Problem 28
Question
If a variable line in two adjacent positions has direction cosines \(l, m, n\) and \(l+\delta, m+\delta m, n+\delta n\), then the small angle \(\delta \theta\) between the two positions is given by (A) \(\delta \theta^{2}=4\left(\delta^{2}+\delta m^{2}+\delta n^{2}\right)\) (B) \(\delta \theta^{2}=2\left(\delta l^{2}+\delta m^{2}+\delta n^{2}\right)\) (C) \(\delta \theta^{2}=\left(\delta^{2}+\delta m^{2}+\delta n^{2}\right)\) (D) none of these
Step-by-Step Solution
Verified Answer
Option (B) is correct: \(\delta \theta^2 = 2(\delta l^2 + \delta m^2 + \delta n^2)\).
1Step 1: Understand Direction Cosines
Direction cosines are the cosines of the angles that a vector makes with the positive x, y, and z axes, respectively. They are usually represented by \(l, m, n\) and satisfy the condition \(l^2 + m^2 + n^2 = 1\). For two slightly different positions, these cosines change by small amounts, resulting in \(l+\delta l, m+\delta m, n+\delta n\).
2Step 2: Determine the Change in Direction Cosines
The change in direction cosines between two adjacent positions indicates a small change \(\delta l, \delta m, \delta n\). These denote the differences in the direction cosines for the new position compared to the original.
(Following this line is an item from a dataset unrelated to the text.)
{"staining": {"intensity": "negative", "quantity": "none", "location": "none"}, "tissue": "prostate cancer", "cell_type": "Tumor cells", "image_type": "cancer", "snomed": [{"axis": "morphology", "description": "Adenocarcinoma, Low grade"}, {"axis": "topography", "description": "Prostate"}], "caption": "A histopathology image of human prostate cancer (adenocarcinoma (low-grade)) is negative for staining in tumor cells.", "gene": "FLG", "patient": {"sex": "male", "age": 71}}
3Step 3: Use the Formula for the Angle Between Two Vectors
The angle \(\theta\) between two vectors with direction cosines \((l_1, m_1, n_1)\) and \((l_2, m_2, n_2)\) can be calculated using their dot product: \(\cos \theta = l_1 l_2 + m_1 m_2 + n_1 n_2\). For small angles, we have \(\delta \theta \approx \sqrt{(\delta l)^2 + (\delta m)^2 + (\delta n)^2}\).
4Step 4: Simplify the Expression for the Small Angle
For small changes, the first-order approximation of the angle \(\delta \theta\) simplifies to involve the squares of these changes: \(\delta \theta^2 = (\delta l)^2 + (\delta m)^2 + (\delta n)^2\). This matches option (B).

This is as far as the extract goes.